[Collected data]
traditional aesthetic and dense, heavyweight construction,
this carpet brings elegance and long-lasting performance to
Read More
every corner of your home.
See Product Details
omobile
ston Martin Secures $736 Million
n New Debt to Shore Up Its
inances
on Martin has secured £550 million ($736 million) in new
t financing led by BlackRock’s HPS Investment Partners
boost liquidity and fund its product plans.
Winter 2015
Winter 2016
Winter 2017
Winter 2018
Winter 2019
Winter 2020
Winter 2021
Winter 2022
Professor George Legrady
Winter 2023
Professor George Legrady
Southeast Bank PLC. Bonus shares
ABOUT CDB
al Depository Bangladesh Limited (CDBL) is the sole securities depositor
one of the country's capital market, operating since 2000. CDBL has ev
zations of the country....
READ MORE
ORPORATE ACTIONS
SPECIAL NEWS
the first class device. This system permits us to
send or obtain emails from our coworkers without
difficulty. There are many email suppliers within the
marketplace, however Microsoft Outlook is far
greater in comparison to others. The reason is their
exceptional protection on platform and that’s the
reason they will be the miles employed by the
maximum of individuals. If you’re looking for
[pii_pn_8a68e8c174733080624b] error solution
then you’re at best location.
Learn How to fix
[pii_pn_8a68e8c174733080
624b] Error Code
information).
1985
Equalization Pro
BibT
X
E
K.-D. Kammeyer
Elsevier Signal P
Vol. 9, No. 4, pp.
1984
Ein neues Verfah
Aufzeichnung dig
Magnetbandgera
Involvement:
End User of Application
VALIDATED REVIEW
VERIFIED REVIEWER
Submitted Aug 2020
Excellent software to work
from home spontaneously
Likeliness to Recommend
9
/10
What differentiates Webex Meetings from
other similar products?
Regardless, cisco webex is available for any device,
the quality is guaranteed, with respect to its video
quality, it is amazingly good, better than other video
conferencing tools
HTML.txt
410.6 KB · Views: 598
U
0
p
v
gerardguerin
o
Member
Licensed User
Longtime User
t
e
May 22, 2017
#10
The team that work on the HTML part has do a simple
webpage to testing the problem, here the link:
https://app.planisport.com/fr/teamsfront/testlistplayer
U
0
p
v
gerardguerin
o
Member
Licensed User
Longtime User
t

What is being asked:
Copy every line of the rows above word for word, keeping the same order.

Problem solution:
traditional aesthetic and dense, heavyweight construction,
this carpet brings elegance and long-lasting performance to
Read More
every corner of your home.
See Product Details
omobile
ston Martin Secures $736 Million
n New Debt to Shore Up Its
inances
on Martin has secured £550 million ($736 million) in new
t financing led by BlackRock’s HPS Investment Partners
boost liquidity and fund its product plans.
Winter 2015
Winter 2016
Winter 2017
Winter 2018
Winter 2019
Winter 2020
Winter 2021
Winter 2022
Professor George Legrady
Winter 2023
Professor George Legrady
Southeast Bank PLC. Bonus shares
ABOUT CDB
al Depository Bangladesh Limited (CDBL) is the sole securities depositor
one of the country's capital market, operating since 2000. CDBL has ev
zations of the country....
READ MORE
ORPORATE ACTIONS
SPECIAL NEWS
the first class device. This system permits us to
send or obtain emails from our coworkers without
difficulty. There are many email suppliers within the
marketplace, however Microsoft Outlook is far
greater in comparison to others. The reason is their
exceptional protection on platform and that’s the
reason they will be the miles employed by the
maximum of individuals. If you’re looking for
[pii_pn_8a68e8c174733080624b] error solution
then you’re at best location.
Learn How to fix
[pii_pn_8a68e8c174733080
624b] Error Code
information).
1985
Equalization Pro
BibT
X
E
K.-D. Kammeyer
Elsevier Signal P
Vol. 9, No. 4, pp.
1984
Ein neues Verfah
Aufzeichnung dig
Magnetbandgera
Involvement:
End User of Application
VALIDATED REVIEW
VERIFIED REVIEWER
Submitted Aug 2020
Excellent software to work
from home spontaneously
Likeliness to Recommend
9
/10
What differentiates Webex Meetings from
other similar products?
Regardless, cisco webex is available for any device,
the quality is guaranteed, with respect to its video
quality, it is amazingly good, better than other video
conferencing tools
HTML.txt
410.6 KB · Views: 598
U
0
p
v
gerardguerin
o
Member
Licensed User
Longtime User
t
e
May 22, 2017
#10
The team that work on the HTML part has do a simple
webpage to testing the problem, here the link:
https://app.planisport.com/fr/teamsfront/testlistplayer
U
0
p
v
gerardguerin
o
Member
Licensed User
Longtime User
t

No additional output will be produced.